> Trecho
------------------------------------------------------------

O que acontece na infância reflete no futuro
Conforme Patricia, a forma como a família funciona vai determinar a estrutura de personalidade da criança. “O que acontece na nossa infância tem um papel muito importante na nossa vida adulta. O problema é quando os familiares vão produzindo pequenos traumas, ofendendo a criança, chamando ela de burra e dizendo que não vai ser ninguém”, alerta.
A psicóloga afirma que esse tipo de comentário é muito difícil de combater depois, porque a criança se enxerga da forma como é chamada. “Se falar que o trabalho dela é ruim, fica pensando que ela é ruim. Dessa forma, vai desenvolvendo uma estrutura de personalidade assim e se coloca em situações que vão repetindo esses traumas. Vai escolher um parceiro, por exemplo, que vai repetir o padrão do pai”, frisa.
Crianças em sofrimento mental
A psicóloga destaca que foi realizada uma pesquisa pela Unisinos e a Associação de psicólogos de Carlos Barbosa e Garibaldi (Ser-PSI) sobre a qualidade dos vínculos familiares e a saúde mental das crianças da Capital Nacional do Futsal. “Ela foi desenvolvida nas escolas com 80 alunos de seis a 12 anos”, explica.
Os profissionais queriam entender se o vínculo familiar impactava na saúde mental dos pequenos. “Essa pesquisa nos mostrou que uma a cada cinco crianças tem sofrimento psicológico. Apesar de ter um bom desempenho acadêmico, percebem os pais sem indicadores de afeto, proteção e ajuda”, sublinha.
Segundo Patricia, são filhos que têm uma representação parental negativa, frágil, distante, e por consequência são mais ansiosos e agressivos. “Isso é um dado importante, pois significa que 20% apresenta sofrimento mental, ou seja, deveria estar em psicoterapia. São crianças que vivem com os pais e eles têm dificuldade de se envolver afetivamente. Com certeza, esses traumas vão passando de geração em geração. Por isso é importante a questão da psicologia, trabalho com a escola, com a família, o resgate dos vínculos. Isso é muito importante para que a gente rompa esses ciclos disfuncionais”, realça.
Uma observação realizada foi que, quanto maior a fragilidade emocional, mais transtornos de déficit de atenção e hiperatividade a criança tem. “Ela fica ansiosa, esconde a solidão, o desamparo. Os pais não conseguem ser afetivos, olhar, prestar atenção na criança e acho que isso vem de uma geração que não acreditava na psicologia, um jeito muito difícil de ver a vida”, aponta.
Ajuda profissional é essencial
A profissional alerta que trabalhar com famílias requer técnica, conteúdo e formação na área familiar, chamada psicologia sistêmica. “Até a questão da constelação familiar não é indicado, não se tem uma cientificidade em relação às técnicas aplicadas. Muitas vezes quem aplica determinadas intervenções não tem uma formação específica para tal. Sempre é importante trabalhar com psicólogo clínico, que tem uma especialização em criança e adolescente”, recomenda.
Para os pais que querem oferecer aos filhos uma saúde mental de qualidade, Patricia deixa um recado. “Brinquem com a criança, em meia hora que for bem aproveitada ela vai ficar com essa representação de cuidado, de afeto”, conclui.
Estilos parentais, segundo Patricia Dotta:
1 – Autoritário: não tem diálogo, a criança pode desenvolver questões de ansiedade, de baixa autoestima, de menos valia;
2 – Negligente: não está ‘nem aí’, a criança não tem disciplina, mas tem o afeto. Ela fica agressiva, não tolera frustração, não sabe ouvir a palavra ‘não’;
3 – Autoritativo: nem autoritário, nem negligente. Vai contemplar a autoridade, expansividade e o afeto. Existe o diálogo em que a criança ou o adolescente possa desenvolver o senso de si, que os pais possibilitem que os filhos consigam ser eles mesmos.

------------------------------------------------------------

> Conjunto de dados
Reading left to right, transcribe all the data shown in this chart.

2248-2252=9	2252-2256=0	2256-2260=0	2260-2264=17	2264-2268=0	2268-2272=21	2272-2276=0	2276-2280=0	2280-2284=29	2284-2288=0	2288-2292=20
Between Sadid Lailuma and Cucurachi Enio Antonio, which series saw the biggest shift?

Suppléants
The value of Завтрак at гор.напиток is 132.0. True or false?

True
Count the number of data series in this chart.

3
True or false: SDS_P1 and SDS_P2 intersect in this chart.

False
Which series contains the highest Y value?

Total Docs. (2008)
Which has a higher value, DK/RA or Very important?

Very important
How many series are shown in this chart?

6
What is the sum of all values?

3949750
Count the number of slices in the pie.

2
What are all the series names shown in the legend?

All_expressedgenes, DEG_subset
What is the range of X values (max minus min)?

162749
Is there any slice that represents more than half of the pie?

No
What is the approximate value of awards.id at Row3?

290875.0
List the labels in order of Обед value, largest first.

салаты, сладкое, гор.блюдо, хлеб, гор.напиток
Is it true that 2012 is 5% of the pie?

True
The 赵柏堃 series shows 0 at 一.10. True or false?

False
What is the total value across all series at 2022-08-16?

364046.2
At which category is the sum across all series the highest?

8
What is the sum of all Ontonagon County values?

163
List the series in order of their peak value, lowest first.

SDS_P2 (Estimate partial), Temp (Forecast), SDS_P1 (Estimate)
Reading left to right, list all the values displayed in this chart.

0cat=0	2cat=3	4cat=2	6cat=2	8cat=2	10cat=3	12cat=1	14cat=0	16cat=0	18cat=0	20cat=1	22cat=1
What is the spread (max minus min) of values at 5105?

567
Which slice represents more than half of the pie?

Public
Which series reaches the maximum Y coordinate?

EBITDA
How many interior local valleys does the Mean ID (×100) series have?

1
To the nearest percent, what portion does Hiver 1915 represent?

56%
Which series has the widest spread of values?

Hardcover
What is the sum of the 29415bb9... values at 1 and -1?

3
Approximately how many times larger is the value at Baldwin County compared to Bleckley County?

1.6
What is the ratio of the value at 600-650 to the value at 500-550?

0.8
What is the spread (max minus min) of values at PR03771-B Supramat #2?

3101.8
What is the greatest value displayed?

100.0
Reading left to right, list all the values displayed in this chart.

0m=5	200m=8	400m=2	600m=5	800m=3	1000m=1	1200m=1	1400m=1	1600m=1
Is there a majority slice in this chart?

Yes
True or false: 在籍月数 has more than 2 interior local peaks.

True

------------------------------------------------------------

> Tarefa
Copie do trecho, sem alterações, a parte que começa em “Estilos parentais, segundo” e segue até “ser eles mesmos.”. As linhas não têm nenhuma relação com o trecho.

> Exercício resolvido
Estilos parentais, segundo Patricia Dotta:
1 – Autoritário: não tem diálogo, a criança pode desenvolver questões de ansiedade, de baixa autoestima, de menos valia;
2 – Negligente: não está ‘nem aí’, a criança não tem disciplina, mas tem o afeto. Ela fica agressiva, não tolera frustração, não sabe ouvir a palavra ‘não’;
3 – Autoritativo: nem autoritário, nem negligente. Vai contemplar a autoridade, expansividade e o afeto. Existe o diálogo em que a criança ou o adolescente possa desenvolver o senso de si, que os pais possibilitem que os filhos consigam ser eles mesmos.